Plan? This loozaguy NEVA talked about a plan while he was wasting about a Billion of GOP funds in a campaign that made Viagra Dole look dynamic. As far as I could see, it was Pat Boone vs. Little Richard. Artificial lo-fat vanilla vs. Pepperoni Pizza. The Mormon Milquetoast couldn't sell a blanket to an Eskimo. The Mombasa MF rope-a-doped him, class warfared him, .... kept the whole campaign OFF policy ... and Mitt (WTF Kinda name is MITT?)just played along ... tried to be a nice guy. "Vote for me. I am a nice guy!" Then, after that first debate, he backed off ... a drop-kick to the Gay Kenyan's gonads woulda done the trick....Ryan was worse. Imagine letting Joey Plugs claim that he and the Soetoro Boy "knew nothing about Benghazi" when Obama watched the whole thing happening live!
Yeah, I voted for him. But next time, one of two things has to happen: (A) the Republican Party must die, or (B) its axis must shift over to the right. The Two-Party "System" is a bitch. In fact, it is more or less a one-party system with the only ideological difference being Socialism now, or Fabian Socialism, i.e., Socialism tomorrow.
My FRiend you and I are of the same mind.
I agree with every word you posted.
Many here don’t, but certainly I do.
We "purists" did our duty. Romney didn't. His massively incompetent campaign proves his oft-claimed "competence" is apparently a myth.
Romney’s ship of state ran aground in the harbor
Why We Lost http://www.theusmat.com/
Exactly.
I could have saved them a TON of time and money (but I repeat myself), by handing the lot of ‘em a pocket-size copy of the Constitution and said, “Get to work dismantling everything that isn’t spelled out in Art 1 Sect. 8.”

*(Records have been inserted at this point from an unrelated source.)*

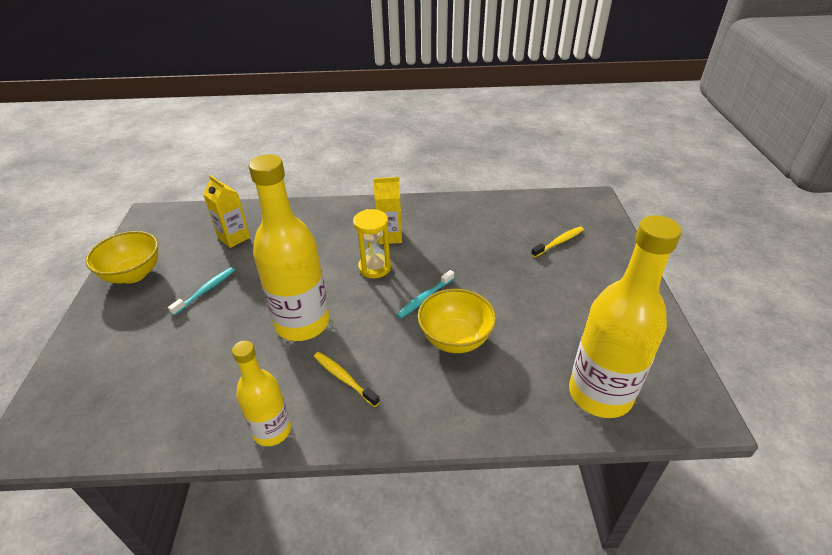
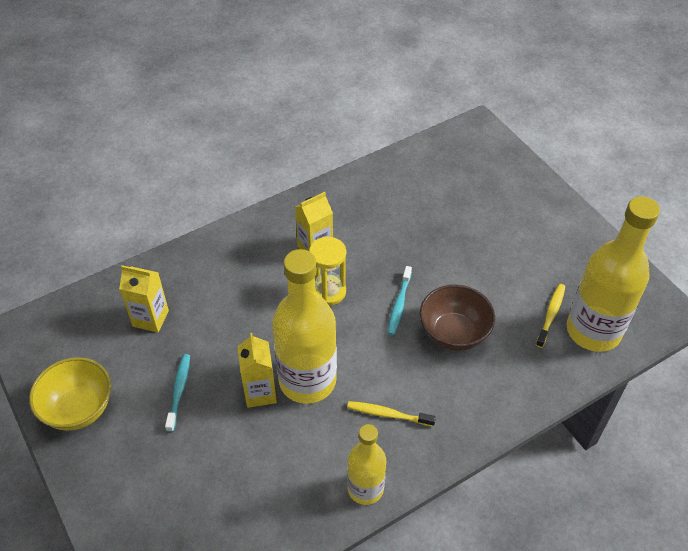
camera: 30 degrees left, 10 degrees up
yellow bowl [418,289,496,353] -> brown bowl [420,285,495,351]
yellow toothbrush [531,226,584,257] -> yellow toothbrush moved to [536,284,565,348]
none -> yellow carton [237,333,277,408]

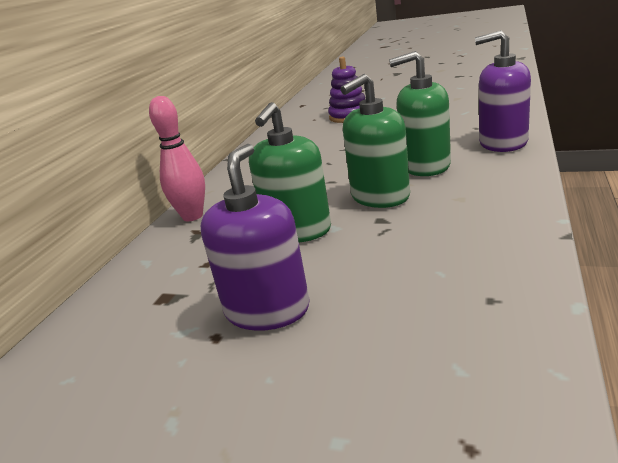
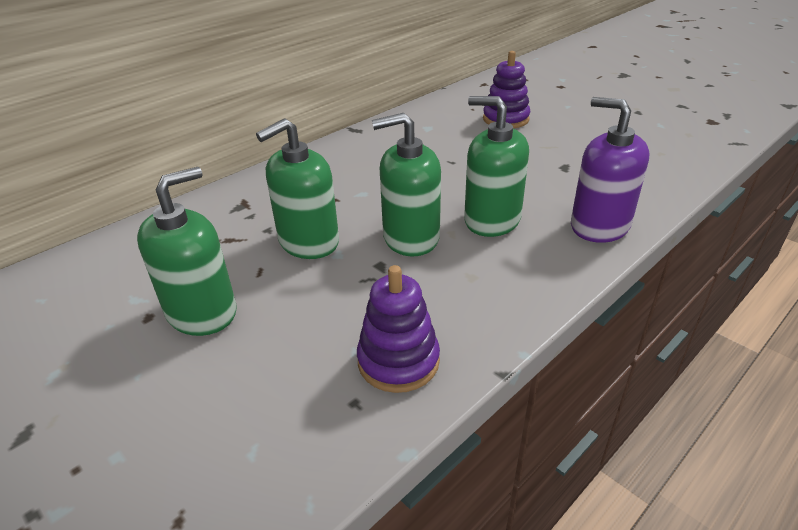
camera: 25 degrees right, 10 degrees up
pink bowling pin [149,96,205,221] -> none
purple soap dispenser [201,144,310,331] -> green soap dispenser [137,167,237,336]
none -> purple stacking toy [357,265,440,393]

You know nothing about me to make charges like that. To accuse me of being a leftist or for any form of socialism shows you to be a fool. Thanks for the language you chose to use though which allows us to see the waste of a mind you are that you have to go to such a base level. I will now go on with my life glad I never have to see you. I can assume you are such a coward you would never say such a thing to my face. Come on now, be happy.